Stanching the outflow of overseas deposits is a key issue.

Noonan said stress tests on the banks meant Ireland would not have "hard figures" until after a March 24-25 EU summit which aims to agree a permanent response to the sovereign debt crisis.

He warned that the amount required to fix the banks "will exceed" the €10bn that has been agreed for the latest recapitalisation program.

In January, the Central Bank appointed 3 expert external advisors to assist it to execute the Prudential Capital Assessment Review (PCAR) and Prudential Liquidity Assessment Review (PLAR):

The giant US fund manager BlackRock Solutions was assigned to perform reviews of asset and data quality of those banks participating in the PCAR and PLAR.

US consultants, The Boston Consulting Group, were to provide project management resources for the Central Bank’s Financial Measures Implementation Project. It is to also contribute advice for the PCAR and PLAR.

Barclays Capital was assigned to provide advice on banking sector structure issues. It is also contributing advice on matters arising from the PCAR and PLAR.

Jean-Claude Trichet, President of the European Central Bank, Jyrki Katainen Finnish Minister for Finance and Olli Rehn, member of the European Commission, Brussels, March 14, 2011.

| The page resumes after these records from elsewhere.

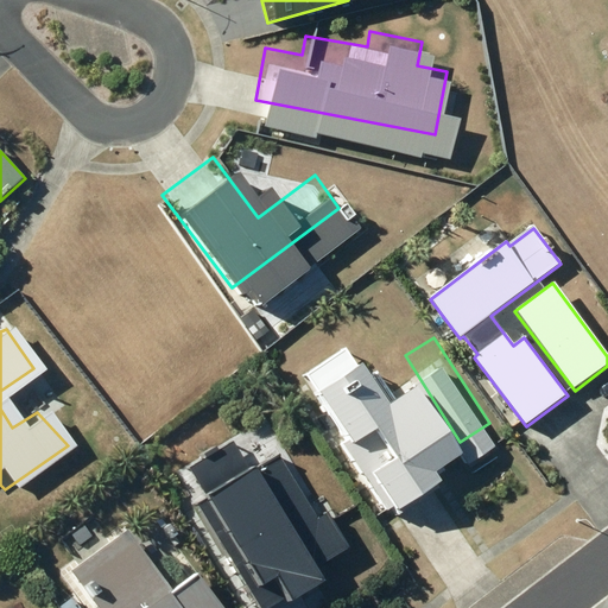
[(445,451),(369,339),(312,375),(388,489),(445,451)]
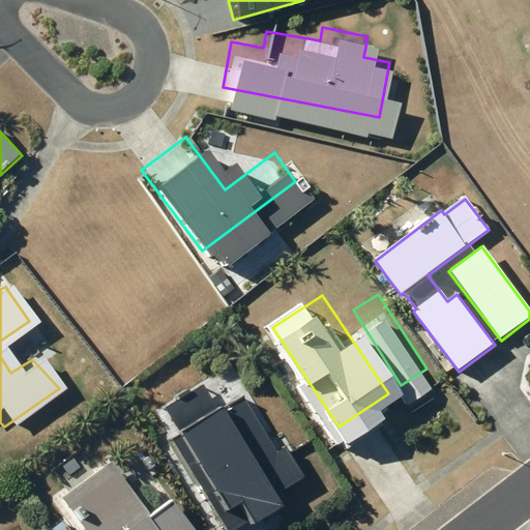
[(154,428),(205,509),(216,502),(229,524),(296,482),(275,449),(266,454),(227,392),(210,403),(206,396),(154,428)]
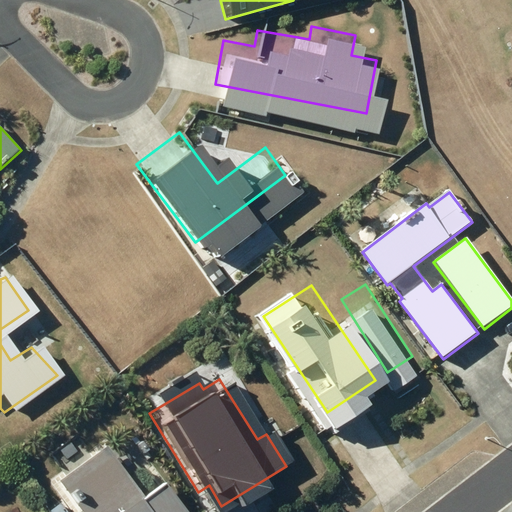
[(177,511),(178,511),(159,486),(135,504),(98,454),(62,481),(65,485),(64,486),(80,508),(80,507),(84,511),(177,511)]
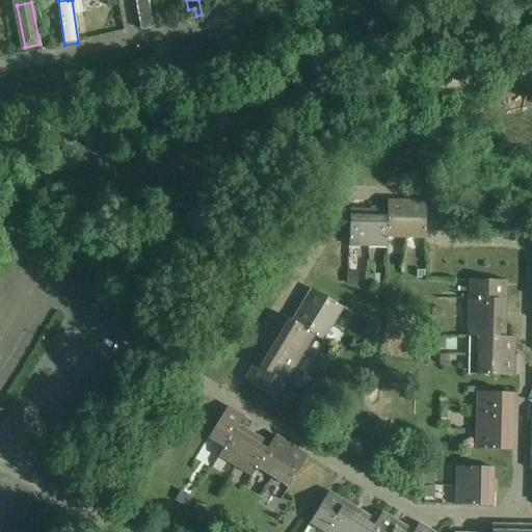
[(405,237),(405,201),(387,200),(387,209),(386,237),(405,237)]
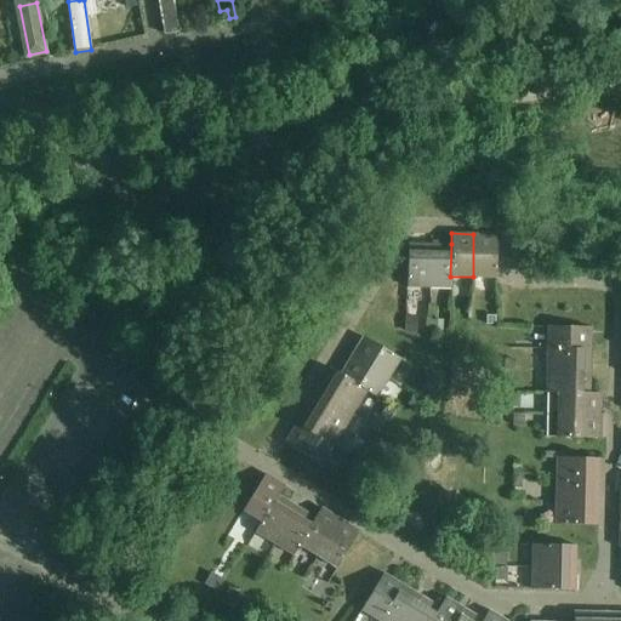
[(473,234),(473,277),(495,277),(496,234),(473,234)]
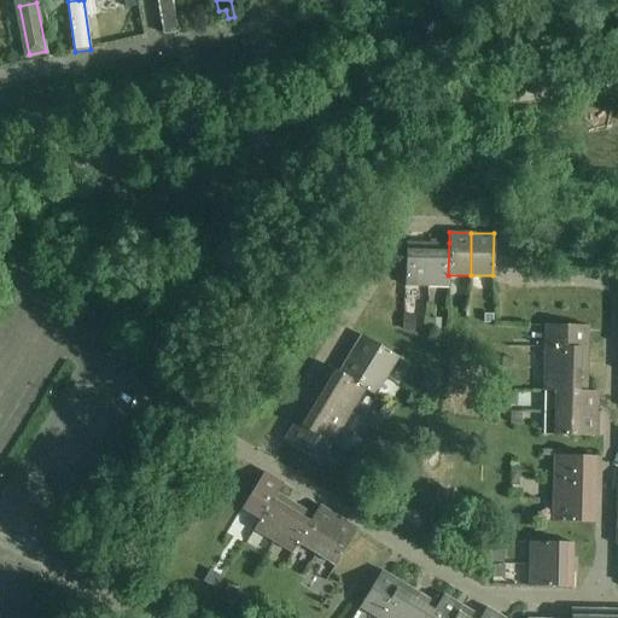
[(426,285),(427,243),(406,242),(404,285),(426,285)]
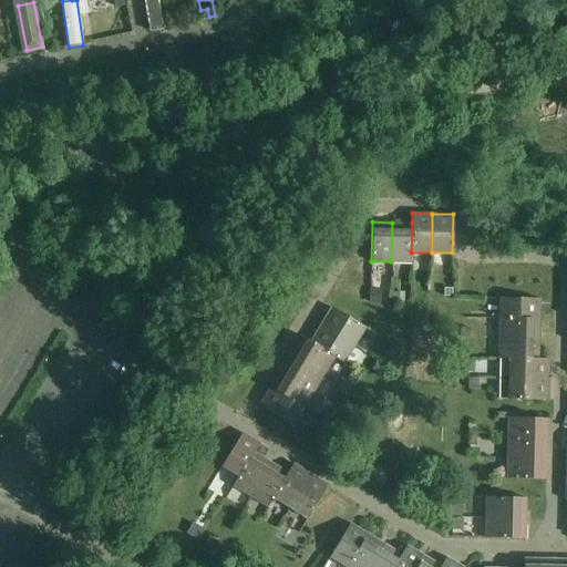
[(411,253),(412,223),(392,223),(391,261),(411,263),(411,253)]
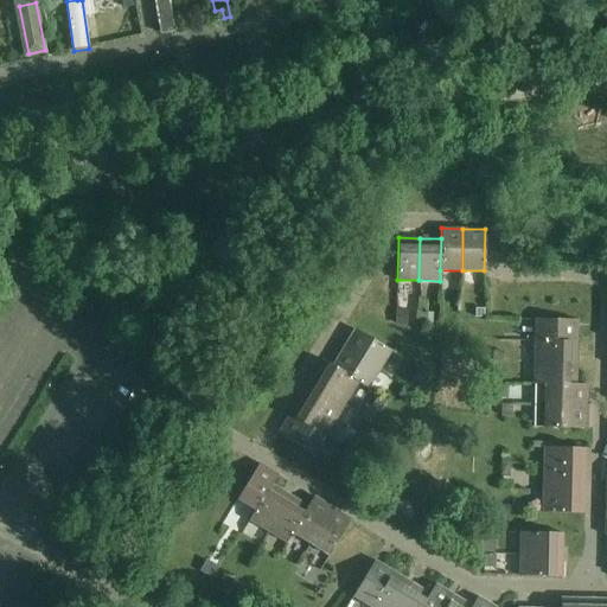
[(534,340),(575,340),(575,320),(534,319),(534,340)]
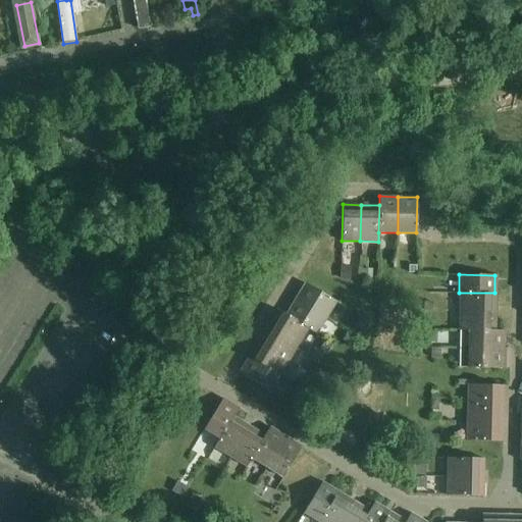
[(294,299),(325,317),(335,302),(304,282),(294,299)]
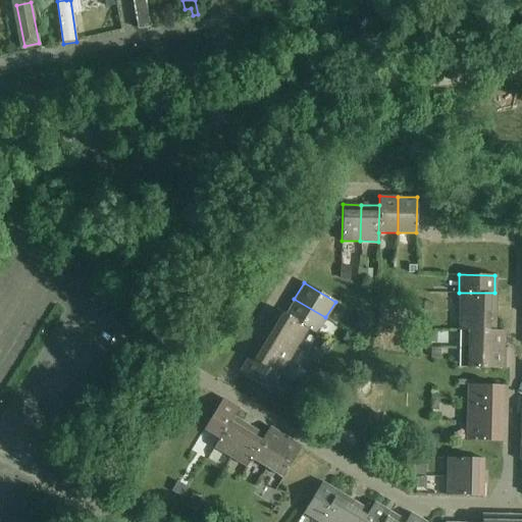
[(494,312),(494,293),(459,293),(459,311),(494,312)]
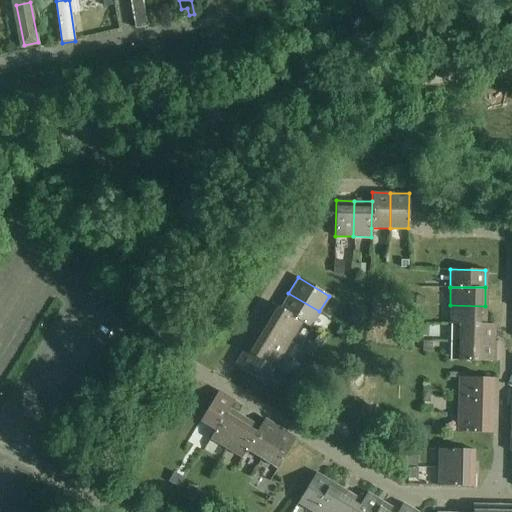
[(309,328),(319,311),(288,293),(279,308),(279,309),(301,322),(301,323),(309,328)]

Karl Whelan, an economic professor at University College Dublin, proposes a solution in today's Irish Times for the €150bn owed by banks to the ECB and the Irish Central Bank.

He says: "In the absence of the banks raising private funding of anything close to this amount, I believe the answer is that the Central Bank loans need to be converted to equity. The problem is that many suspect the banks are insolvent but the scale of the insolvency hole is simply unknown. Under these conditions, it is hard to expect international stock or bond investors to hand over their money. However, if the €150 billion in funding from the ECB and Irish Central Bank is converted into equity, then these banks will immediately be solvent beyond even the doubts of the most pessimistic observers and, at that point, they could be sold into private ownership.

This equity conversion could work as follows. The European Financial Stability Facility could issue €80 billion in bonds, loaning these funds to the Irish banks, who would then pay off the ECB, allowing it walk away unscathed. The EFSF would then convert its €80 billion loan into an equity stake. Similarly, the Irish Central Bank would convert its ELA loans into equity with a legal promise from the Minister for Finance that any losses on the equity share would be covered by the State. The banks would then be owned by the EU and the Irish State but would be prepared for sale to private ownership."


It could be a good thing but don't expect it to happen soon.

Officials from the ECB are due to visit Dublin this week.